Wednesday, June 16, 2010

Summer Reading

Not my summer reading, but the summer reading of college and university students. In the U.S., a large number of post-secondary educational institutions mandate summer reading for those students who have been accepted into various programmes. This sounds like a great idea. And it is - except that the range of reading prescribed is disturbingly myopic.

A report from the U.S. National Association of Scholars puts it this way in a balanced report available here:

In principle, of course, a common reading program could be built on the basis of intellectually challenging works; books of widely‐recognized and lasting merit; books that are milestones of cultural achievement; books of undeniable historical importance; or books of profound artistry. We noted that five of the colleges out of the 290 chose works that plausibly fit at least one of these criteria: Frankenstein, Walden, The Adventures of Huckleberry Finn (two colleges), and The Communist Manifesto.

What of the selections by the 285 other colleges?
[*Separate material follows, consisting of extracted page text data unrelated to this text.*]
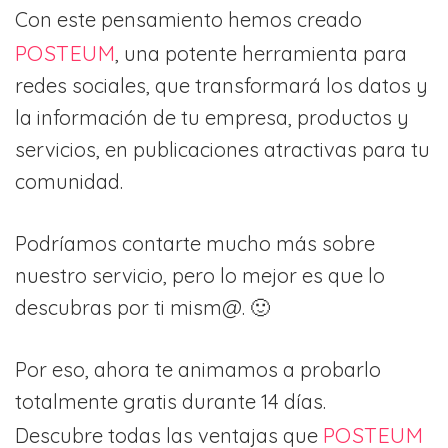
Con este pensamiento hemos creado
POSTEUM
, una potente herramienta para
redes sociales, que transformará los datos y
la información de tu empresa, productos y
servicios, en publicaciones atractivas para tu
comunidad.
Podríamos contarte mucho más sobre
nuestro servicio, pero lo mejor es que lo
descubras por ti mism@. 🙂
Por eso, ahora te animamos a probarlo
totalmente gratis durante 14 días.
POSTEUM
Descubre todas las ventajas que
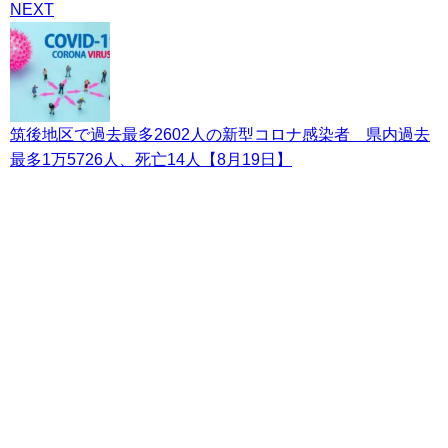
NEXT
筑後地区で過去最多2602人の新型コロナ感染者 県内過去
最多1万5726人、死亡14人【8月19日】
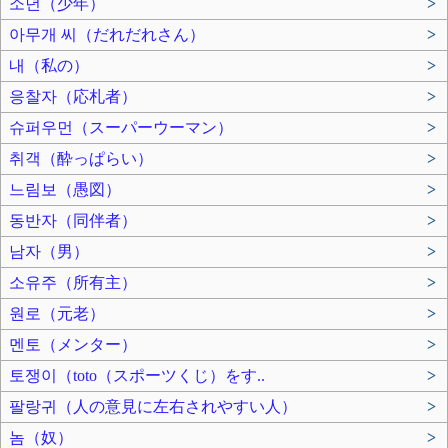
소년（少年）
>
아무개 씨（だれだれさん）
>
내（私の）
>
응찰자（応札者）
>
슈퍼우먼（スーパーウーマン）
>
취객（酔っぱらい）
>
느림보（愚図）
>
동반자（同伴者）
>
남자（男）
>
소유주（所有主）
>
원로（元老）
>
멘토（メンター）
>
토쟁이（toto（スポーツくじ）をす..
>
팔랑귀（人の意見に左右されやすい人）
>
놈（奴）
>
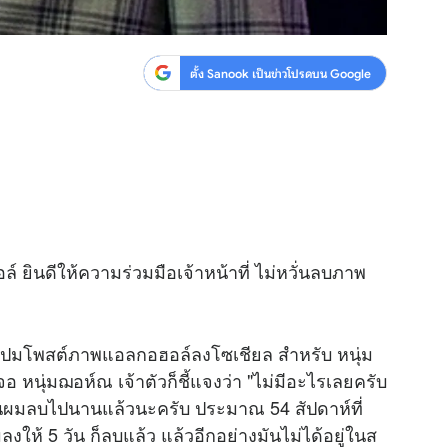
ตั้ง Sanook เป็นข่าวโปรดบน Google
 ยินดีให้ความร่วมมือเจ้าหน้าที่ ไม่หวั่นลบภาพ
องกับปมโพสต์ภาพแอลกอฮอล์ลงโซเชียล สำหรับ หนุ่ม
หนุ่มฌอห์ณ เจ้าตัวก็ชี้แจงว่า "ไม่มีอะไรเลยครับ
นั้นผมลบไปนานแล้วนะครับ ประมาณ 54 สัปดาห์ที่
ลงให้ 5 วัน ก็ลบแล้ว แล้วอีกอย่างมันไม่ได้อยู่ในส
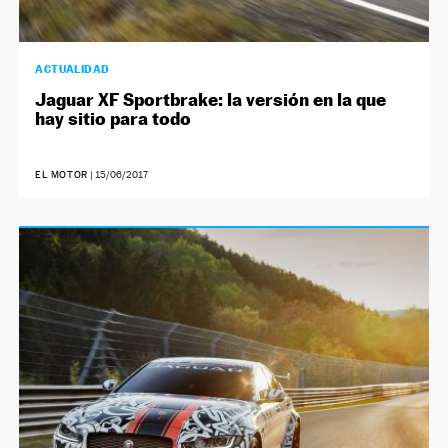
ACTUALIDAD
Jaguar XF Sportbrake: la versión en la que
hay sitio para todo
EL MOTOR
|
15/06/2017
The best we can say is that all (or almost all) the selected works have some merit.
Then a few lines later, it diagnoses the problem in terms of American culture's bias toward the present, a.k.a. what's in front of our noses...:
We suspect that the present‐ism that is so prevalent in the common readings reflects an underestimation of the students’ ability to discover connections between the past and the contemporary world. College ought to push students towards making such connections rather than assume that students won’t “get it.”
It makes for arresting reading and I'm sure that this report would be relevant for Canadian universities, at least those (few?) which have summer reading programmes.